Written request - Reproduce the material below word for word, omitting the pictures from your copy.

[Stored data]
<<<<
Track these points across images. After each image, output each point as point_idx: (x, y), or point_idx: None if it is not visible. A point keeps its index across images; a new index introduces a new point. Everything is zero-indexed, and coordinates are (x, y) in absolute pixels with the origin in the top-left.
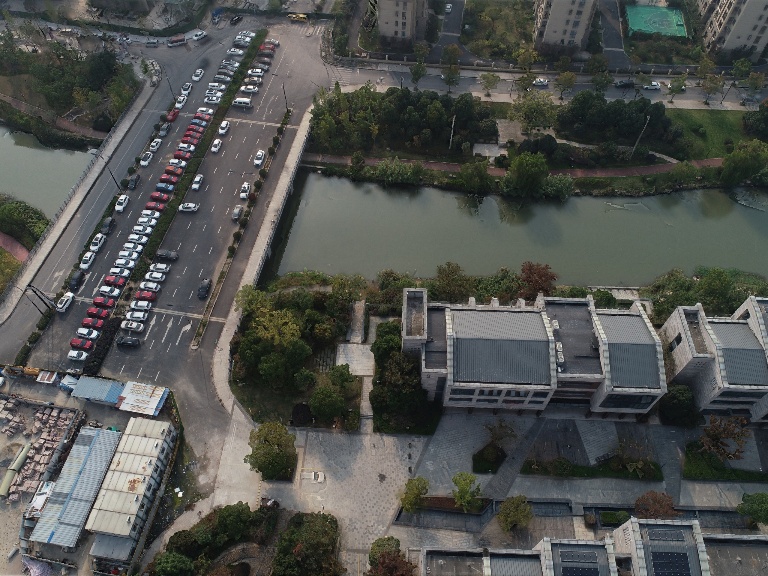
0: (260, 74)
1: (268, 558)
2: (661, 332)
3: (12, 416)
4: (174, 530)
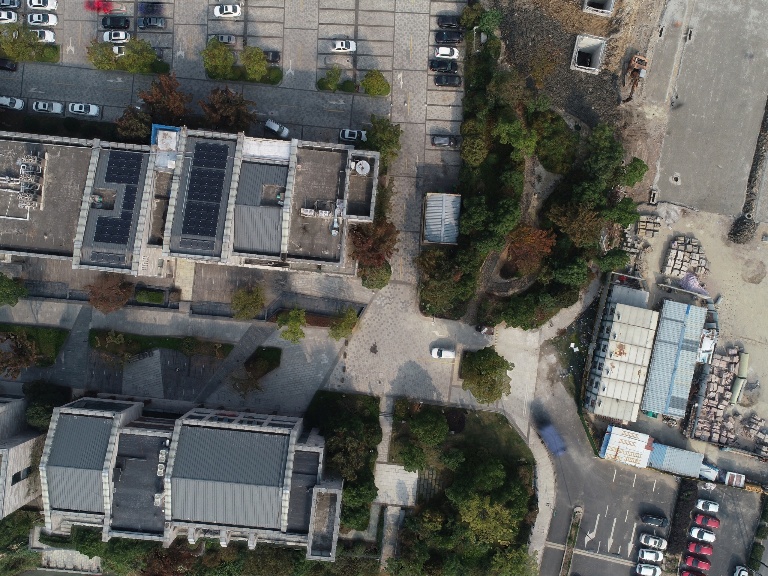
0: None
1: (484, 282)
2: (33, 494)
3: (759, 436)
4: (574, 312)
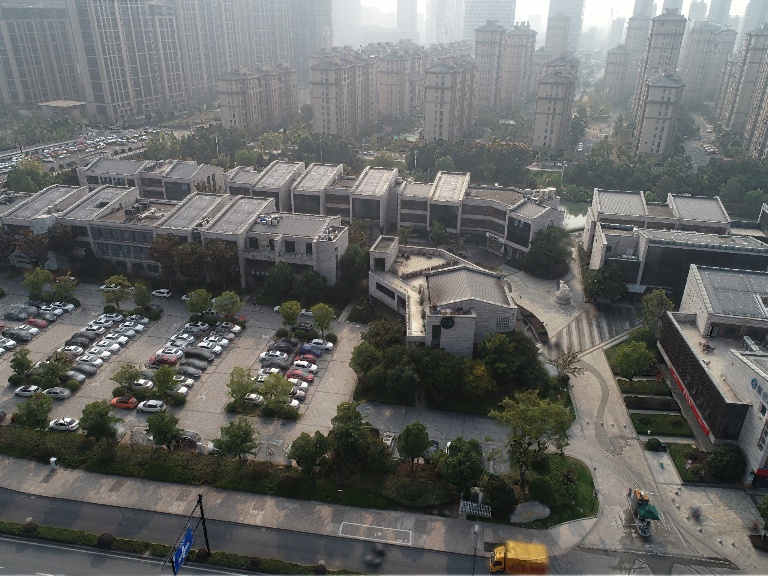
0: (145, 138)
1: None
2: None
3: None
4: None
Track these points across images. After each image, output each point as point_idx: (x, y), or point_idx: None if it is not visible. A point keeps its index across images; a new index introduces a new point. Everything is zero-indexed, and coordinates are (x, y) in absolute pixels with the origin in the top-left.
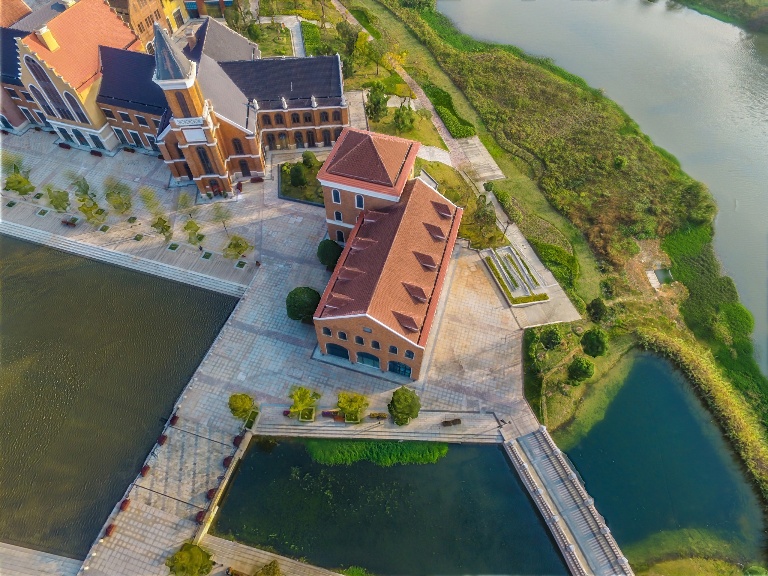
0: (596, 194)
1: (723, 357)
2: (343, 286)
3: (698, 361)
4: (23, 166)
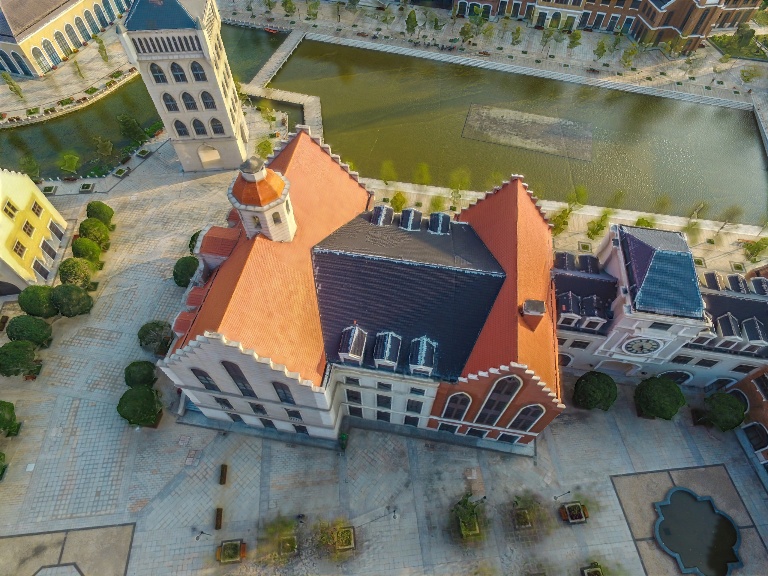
>>>>
The reply -
Track these points across images. After each image, output each point as point_idx: (x, y), or point_idx: None if it is not visible. A point keeps its index across images; a new index introduces a new point. Everything is zero-indexed, and coordinates are (x, y) in absolute pixels with the origin in the top-left.
0: (260, 74)
1: (268, 558)
2: (661, 332)
3: (12, 416)
4: (174, 530)
0: None
1: (484, 282)
2: (33, 494)
3: (759, 436)
4: (574, 312)
0: (145, 138)
1: None
2: None
3: None
4: None
Track these points across images. After each image, output each point as point_idx: (x, y), or point_idx: None if it is not visible. A point keeps its index across images; a new index introduces a new point. Everything is zero-indexed, and coordinates are (x, y) in absolute pixels with the origin in the top-left.
0: (596, 194)
1: (723, 357)
2: (343, 286)
3: (698, 361)
4: (23, 166)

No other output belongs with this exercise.